Mahatma Gandhi based his entire economic philosophy on the Isha injunction to renounce and enjoy. He writes, “We are either ignorant or negligent of the divine law by virtue of which man has been given only his divine bread and no more, with the result that there arise inequalities with all the misery attendant upon them. The rich have a superfluous store of things which they do not need and which are, therefore, neglected and wasted; while millions starve and are frozen to death for want of them. If each retained possession only of what he needed, no one would be in want and all would live in contentment.”
For the level lll seeker, it is unacceptable to live in prosperity while millions are roiling in poverty. It is unacceptable to pursue a lifestyle not focussed on the larger good, which also includes environmental concerns.
Gandhi had a simple way of ascertaining whether his lifestyle was sustainable. He writes, “The golden rule… is resolutely to refuse to have what millions cannot. This ability to refuse will not descend upon us all of a sudden. The first thing is to cultivate the mental attitude that will not have possessions or facilities denied to millions, and the next immediate thing is to re-arrange our lives as fast as possible in accordance with that mentality.”
For the wealthy, he suggested the trusteeship concept, which means to operate from the idea that one keeps the wealth in trust for society, and uses it as little as possible for personal needs.
These are lofty goals requiring a high level of austerity and sacrifice, but the level lll seeker knows that only this is consistent with the highest reaches of spirituality. For the call to spirituality is also a call to simplify one’s life. As one crests physical, psychological and emotional needs, one understands how little one needs to live, and one progressively simplifies one’s life. As the outer life get barer and more rarefied, the inner life becomes richer and deeper, enabling the seeker to draw pleasure out of the smallest thing, such as looking at a rose, walking in the grass, enjoying the shade of a tree and eating a fruit. The seeker draws deep upon his every resource, maximising his capacity for enjoyment and therefore is free of the need for the grosser pleasures that the rest of us get our highs from.
Like the level ll seeker, he continues to operate from abundance, but this abundance is drawn from his inner plenitude and is not based on external sources. Focussed as he is on the larger good he cannot consider spending money unnecessarily on himself when others are so much more in need of it. There is no sense of sacrifice or deprivation, for the seeker is focused on the moment and his joy is drawn from the joy of his fellow human beings.

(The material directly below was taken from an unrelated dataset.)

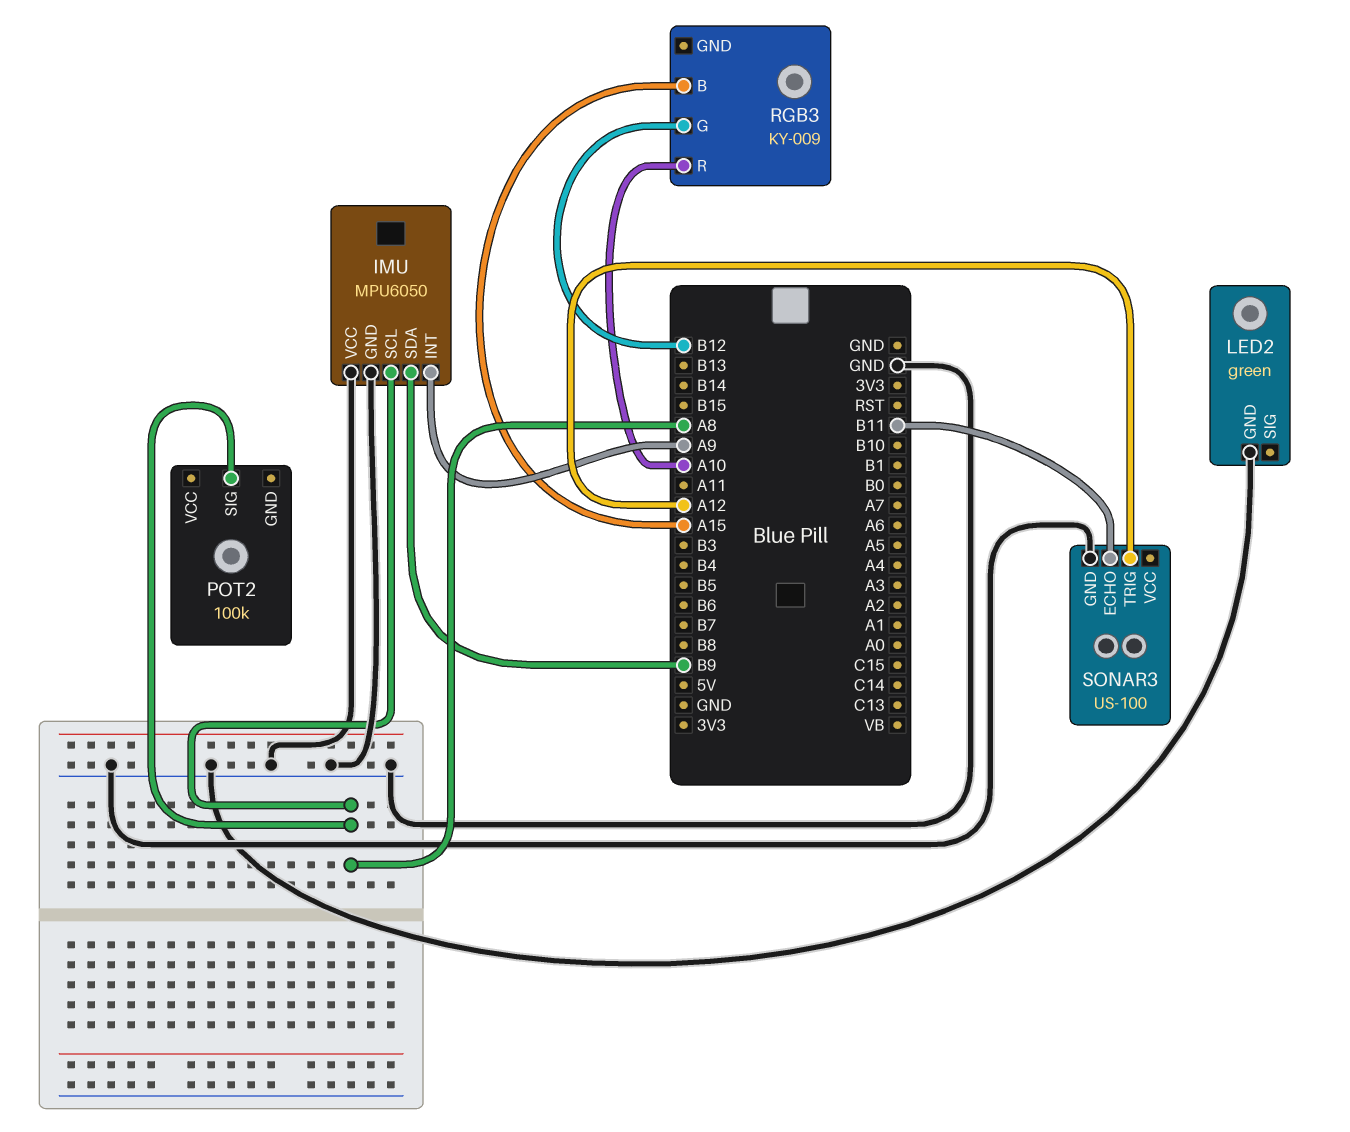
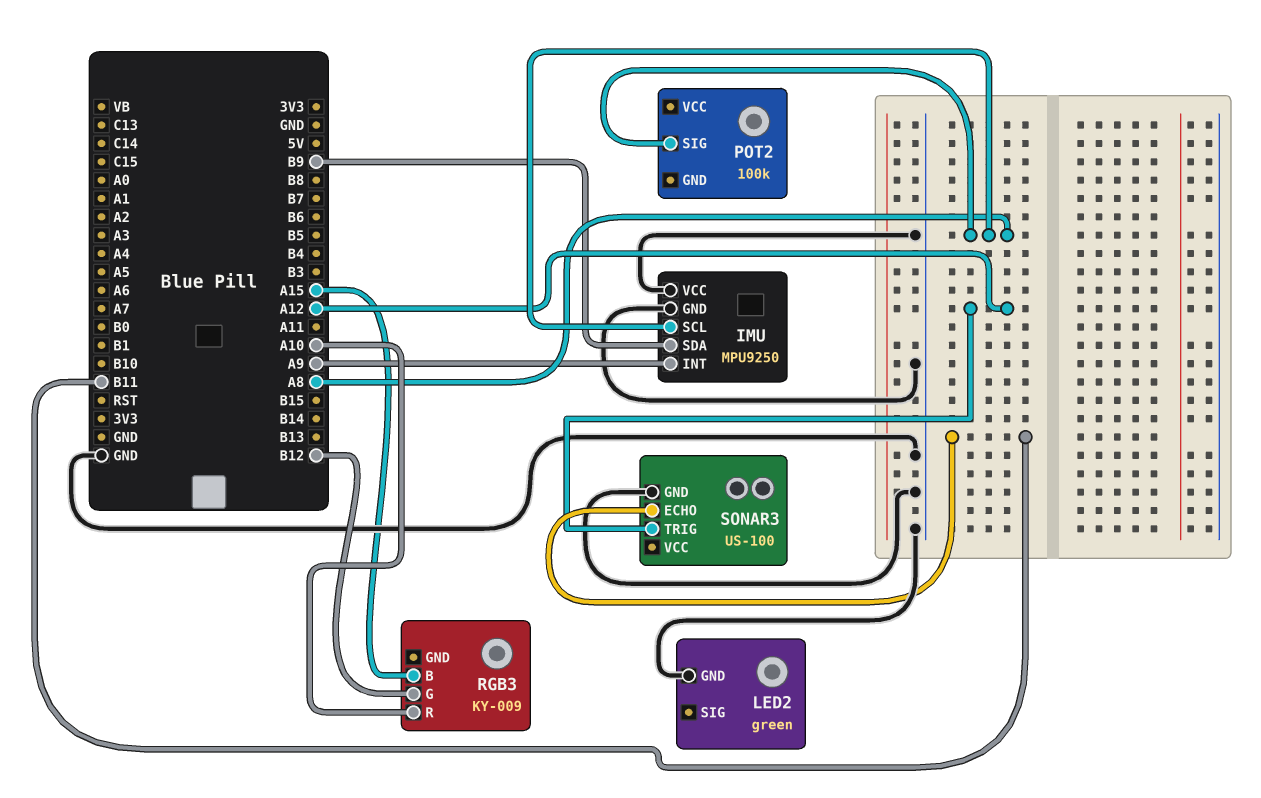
IMU: MPU6050 -> MPU9250

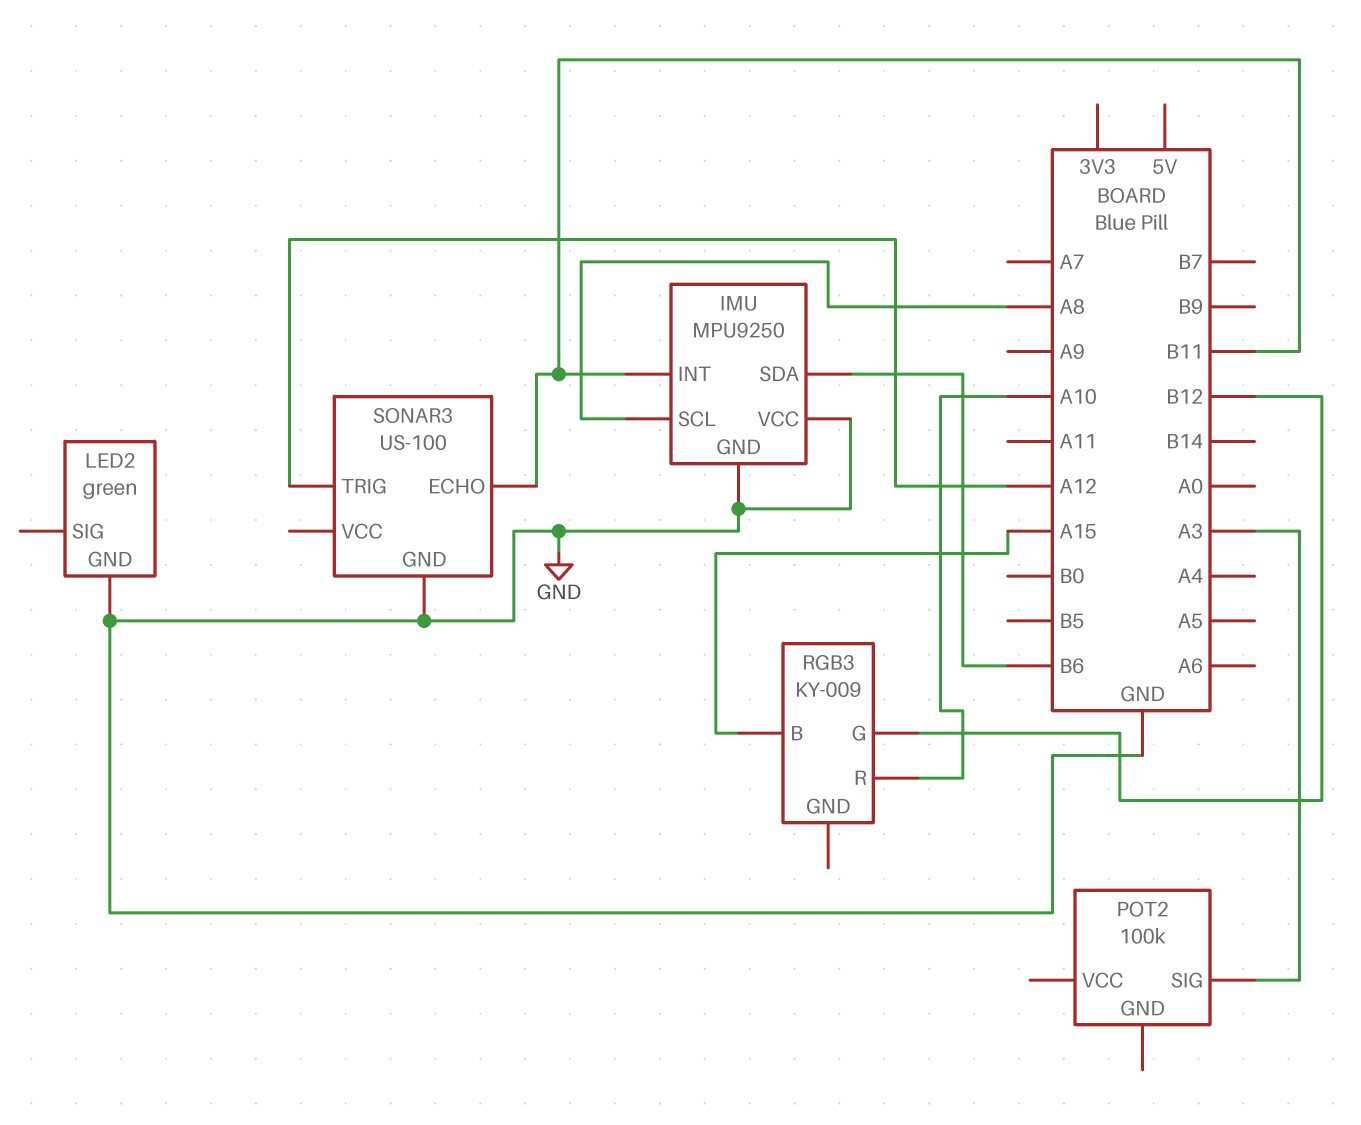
IMU pin INT: A9 -> B11
IMU pin SDA: B9 -> B6
POT2 pin SIG: A8 -> A3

Compressing themselves and their needs to the very utmost, such people lead lives of renunciation and service, while thanking God with each breath for their capacity to do so. Such were the great prophets and sages of our world. Writes Gandhi, “Jesus, Buddha, Muhammed, Nanak, Kabir, Shankara, Dayanand, Ramakrishna were men who exercised an immense influence over and moulded the character of thousands of men. The world is the richer for their having lived in it. And they were all men who deliberately embraced poverty as their lot.”
When the seeker is able to join hands with such worthy role models and adopt their ideals as his own, then he is able to articulate his final understanding of the relationship between money and spirituality. True freedom, he perceives, is not in having an abundance of money but in not needing any.